[Extracted entries]
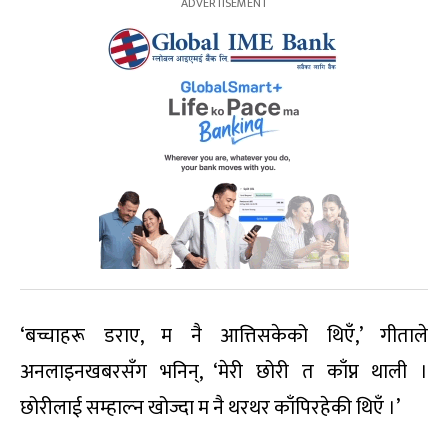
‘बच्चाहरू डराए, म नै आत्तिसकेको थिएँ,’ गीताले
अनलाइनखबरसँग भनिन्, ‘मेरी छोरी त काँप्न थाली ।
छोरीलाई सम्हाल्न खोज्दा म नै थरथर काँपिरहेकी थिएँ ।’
[/Extracted entries]
[Extracted entries]
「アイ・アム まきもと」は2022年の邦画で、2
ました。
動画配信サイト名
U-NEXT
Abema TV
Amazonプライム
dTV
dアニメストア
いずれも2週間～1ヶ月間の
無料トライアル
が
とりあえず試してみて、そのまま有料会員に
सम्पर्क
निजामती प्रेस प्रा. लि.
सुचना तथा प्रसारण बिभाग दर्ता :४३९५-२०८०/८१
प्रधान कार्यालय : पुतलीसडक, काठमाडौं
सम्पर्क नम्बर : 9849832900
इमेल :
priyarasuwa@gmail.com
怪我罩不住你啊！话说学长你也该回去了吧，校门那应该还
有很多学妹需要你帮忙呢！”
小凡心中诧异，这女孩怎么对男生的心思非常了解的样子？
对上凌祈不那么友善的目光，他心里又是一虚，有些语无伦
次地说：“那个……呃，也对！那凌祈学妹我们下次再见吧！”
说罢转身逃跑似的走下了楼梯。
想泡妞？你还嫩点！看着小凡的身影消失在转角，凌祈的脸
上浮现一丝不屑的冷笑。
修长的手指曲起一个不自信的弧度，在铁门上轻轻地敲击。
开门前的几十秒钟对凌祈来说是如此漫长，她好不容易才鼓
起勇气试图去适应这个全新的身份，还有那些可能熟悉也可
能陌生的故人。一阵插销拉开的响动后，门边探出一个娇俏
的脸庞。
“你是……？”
[/Extracted entries]
[Extracted entries]
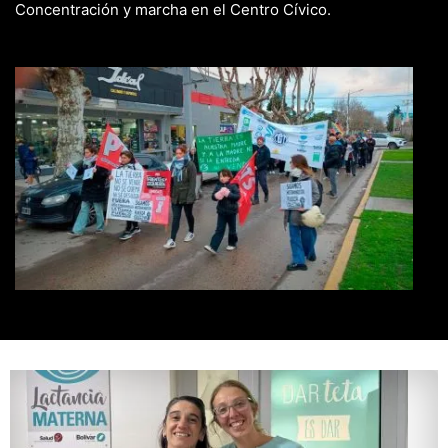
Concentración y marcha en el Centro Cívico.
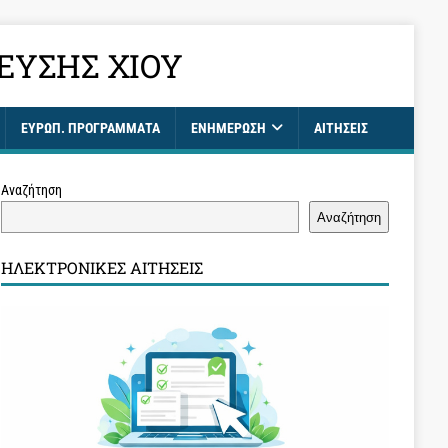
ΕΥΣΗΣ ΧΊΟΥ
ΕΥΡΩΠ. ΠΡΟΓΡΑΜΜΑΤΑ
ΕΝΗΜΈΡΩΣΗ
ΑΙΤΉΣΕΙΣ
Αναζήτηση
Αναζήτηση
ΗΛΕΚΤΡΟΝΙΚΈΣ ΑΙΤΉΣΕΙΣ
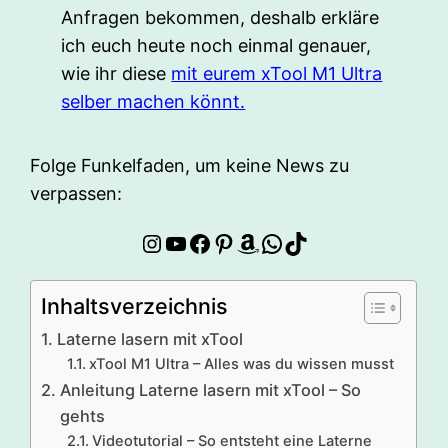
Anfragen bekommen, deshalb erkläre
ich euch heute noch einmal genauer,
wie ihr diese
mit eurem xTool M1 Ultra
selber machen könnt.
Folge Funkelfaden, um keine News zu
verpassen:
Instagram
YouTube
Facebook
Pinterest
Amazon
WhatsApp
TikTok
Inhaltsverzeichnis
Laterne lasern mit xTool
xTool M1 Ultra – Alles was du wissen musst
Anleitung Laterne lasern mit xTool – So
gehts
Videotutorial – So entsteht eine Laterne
[/Extracted entries]
**Task requirements**
In the listing above, find the line containing "आत्तिसकेको थिएँ,’ गीताले" and the line containing "छोरीलाई सम्हाल्न खोज्दा", then repeat those two lines and everything between them exactly.

**Answer to the problem**
‘बच्चाहरू डराए, म नै आत्तिसकेको थिएँ,’ गीताले
अनलाइनखबरसँग भनिन्, ‘मेरी छोरी त काँप्न थाली ।
छोरीलाई सम्हाल्न खोज्दा म नै थरथर काँपिरहेकी थिएँ ।’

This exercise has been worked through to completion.